# I am a pay laker.



## mick4 (Jun 29, 2013)

I don't want to be. Need help. Don't know the river. Don't know how to fish the river. Don't where to fish the river. Would love to give up the pay lake BS but I want to catch big fish. NEED HELP!!!!!!


----------



## fieldstream13 (May 20, 2014)

I am mostly a bass fisherman, but I am planning a trip to the James river in VA in my boat on January 2 for Blues so I love catfish too!. I will tell you this. It appears as if the commercial fishing guys have put a hurting on the catfish populations on the Ohio River. Most people are not doing very well on the river anymore.

There are good opportunities for flatheads in East fork lake if you live close. I have caught a bunch in there. Also there are some great opportunities in the GMR and LMR for smaller 5-20 lb flatheads too.
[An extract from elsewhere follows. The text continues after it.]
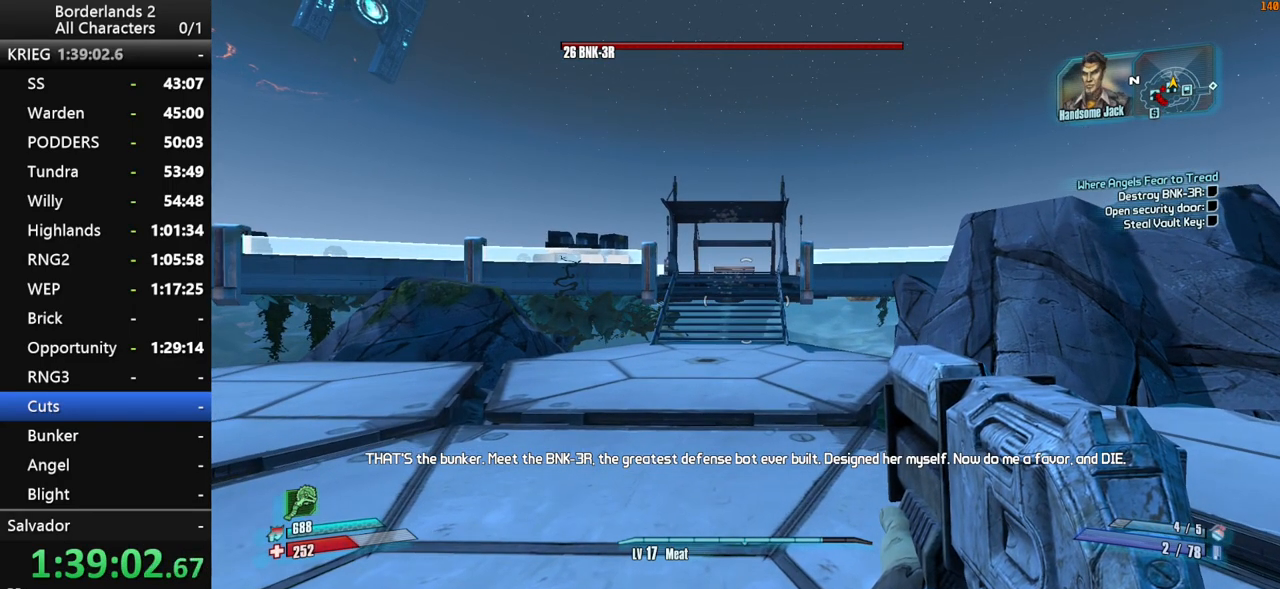
{"keys": ["s", "w"], "mouse": [], "mouse_move": "still", "events": [[350, "s", "down"], [400, "w", "down"]]}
I think you may have to change your mindset on the definition of a big fish if you are used to catching 50 lbers out of the pay lakes and start appreciating the 10-20 lbers much more from the wild. Of course there are big fish to be caught in the lakes and rivers, but I am pretty sure BIG catfish are very very old so less common to catch.

Good Luck!


----------



## lark101_1999 (Apr 12, 2004)

been to the james twice now great river.


----------



## Cajunsaugeye (Apr 9, 2013)

From your area code you're gonna want to fish the Scioto.Further south you go,the better.Deep areas w/structure.Live,large baits(4-6" bluegill,chubs,etc).Get off the "beaten path" if possible.Knock on some doors and ask permission in likely looking areas(google earth is your friend here).Also,if you wanna catch fish instead of watching lines(for days,sometimes,before a hit) use one rod for big baits and use another smaller one w/some lighter weight and nightcrawlers or the like and have some fun catching channels,drum,carp,smallies,etc. while waiting.Also know there are good flatties in CJ brown,kinda close to you.Get out,travel,fish and enjoy.You'll figure it out.


----------



## Salmonid (Apr 14, 2004)

yup, FieldandStream hit it on the head, youll come to appreciate a honest "wild" 20 lber with its fight that is 10 times better then the pond fish. Youll also come to appreciate those fish as you realize how much work goes into getting a real wild tophy, Like all thing, patience and practice will help you, typically the bigger fish like deep slow moving holes with woody structures in them and if your fishing the Ohio from shore, look for outside bends and fishing above docks and such where wood tends to get caught up. live bait and fresh cut bait will take them. On the Ohio you can get Blues and channels all year long. 

Salmonid


----------



## jwfish (Jan 28, 2005)

Yep netters have taken most or the big cats out of the ohio along the Kentucky border but west Virginia has been stocking blues for a few years now and the are getting some nice fish in the 40 to 50 lb range.But if you want spoiled goto the james in Virginia nothing to catch a 40 to 50 lb fish my cat pitures on my photos on this site are from there.If you go take a guide the first trip it will save you time finding the fish and get to know the river.I been going there for around 10 years.


----------



## ironman172 (Apr 12, 2009)

Seneca lake, Hoover Scioto above the dam past the Columbus zoo....but plan on spending many many hours....it isn't like the paylake fishing that also can be hard, but not as hard as open water


----------



## whodeynati (Mar 12, 2012)

I'm a converted paylaker.. nothing compares to a real river fish! Everything I've learned I've learned on my own.. just takes time and a lot of patience


----------